Else, i use hasAndNot() TLI hook.

For now, only handle scalars.

https://rise4fun.com/Alive/bO6


I *really* don't like the code i wrote in DAGCombiner::unfoldMaskedMerge().
It is super fragile. Is there something like IR Pattern Matchers for this?

Diff Detail

Repository
rL LLVM

Event Timeline

lebedev.ri created this revision.Apr 17 2018, 11:52 AM
lebedev.ri edited the summary of this revision. (Show Details)
lebedev.ri added inline comments.Apr 17 2018, 3:20 PM
test/CodeGen/X86/unfold-masked-merge-scalar.ll
370–390

Hm, this didn't lower into andn, unlike the non-constant-mask variant above.
I'm guessing movabsq is interfering?

If the mask is constant, right now i always unfold it.

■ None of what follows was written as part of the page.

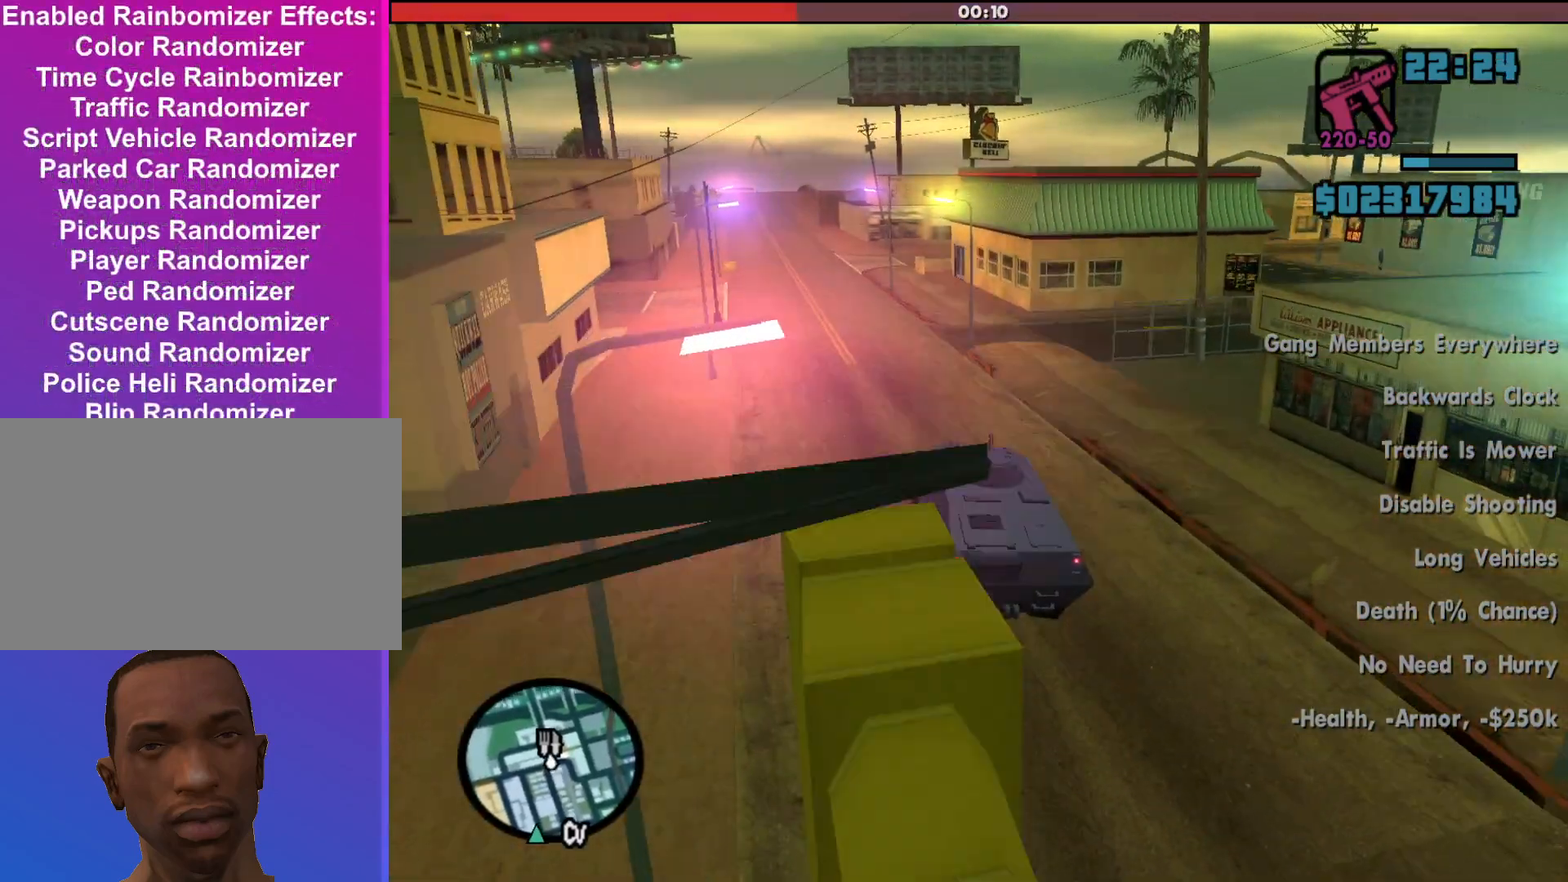
{"keys": ["w"], "mouse": [], "events": [[300, "a", "up"]]}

Let me make sure I understand. The fold in question is:

%n0 = xor i4 %x, %y
%n1 = and i4 %n0, C1
%r  = xor i4 %n1, %y
=>
%mx = and i4 %x, C1
%my = and i4 %y, ~C1
%r = or i4 %mx, %my

If that's correct, we need to take a step back here. If the fold is universally good, then it can go in InstCombine, and there's no need to add code bloat to the DAG to handle the pattern unless something in the backend can create this pattern (seems unlikely).

But we need to take another step back before we add code bloat to InstCombine. Is there evidence that this pattern exists in source (bug report, test-suite, etc) and affects analysis/performance? If not, is it worth the cost of adding a matcher for the pattern? It's a simple matcher, so the expense bar is low...but if it never happens, do we care?

If the mask is constant, right now i always unfold it.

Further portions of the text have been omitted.